Accepted for/Published in: JMIR Formative Research
Date Submitted: Apr 26, 2026
Date Accepted: Jun 12, 2026
Construct Validation of a Remote Brain Health Assessment Battery to Evaluate Vocational Aptitude and Factors Associated with Cognitive Resilience in the Military: An Observational Trial
ABSTRACT
Background:
Vocational aptitude and cognitive resilience are predictors of military success, yet current assessments rely on resource-intensive, in-person testing that limits scalability. A brief, self-administered, and remotely deployable computerized battery offers a practical solution for large-scale screening and monitoring.
Objective:
To deploy a set of self-administrable, computerized assessments in National Guard recruits and assess preliminary construct validity against a standardized measure of aptitude and a research-based proxy of cognitive resilience.
Methods:
In this observational study, 267 enlisted service members from the Minnesota Army National Guard participated in two complementary ethics-approved observational trials: Office of Naval Research (ONR) Neuropsychometrics and Advancing Research on Mechanisms of Resilience (ARMOR). National Guards completed the Armed Forces Qualification Test (AFQT), Penn Computerized Neurocognitive Battery (Penn CNB), and a novel 20-minute computerized brain health assessment battery (BrainHQ) at separate timepoints over the course of their military career.
Results:
Performance on BrainHQ was significantly associated with enlistment eligibility and vocational aptitude, as measured by the Armed Forces Qualification Test (P < 0.001) after controlling for age and education.
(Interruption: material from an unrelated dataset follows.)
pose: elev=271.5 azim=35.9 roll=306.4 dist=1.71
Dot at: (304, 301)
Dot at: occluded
The overall model explained 24.4% of the variance in AFQT percentiles (adjusted R2 = 0.227). The BrainHQ assessment composite was the strongest predictor, uniquely accounting for 19.2% of the variance, supporting construct validity of aptitude. Preplanned partial correlations between BrainHQ subtests and standardized neurocognitive measures from the Penn Computerized Neurocognitive Battery showed significant positive associations (all P < .05) with cognitive domains typically associated with cognitive resilience.
Conclusions:
The findings suggest that a brief and scalable brain health battery may offer a cost-effective and operationally feasible method to inform recruitment screening methods and cognitive resilience monitoring. Future studies should evaluate whether integrating remote, scalable cognitive assessments into current practices predict success in basic combat training, guide military progression, and support long-term cognitive monitoring across the Armed Forces.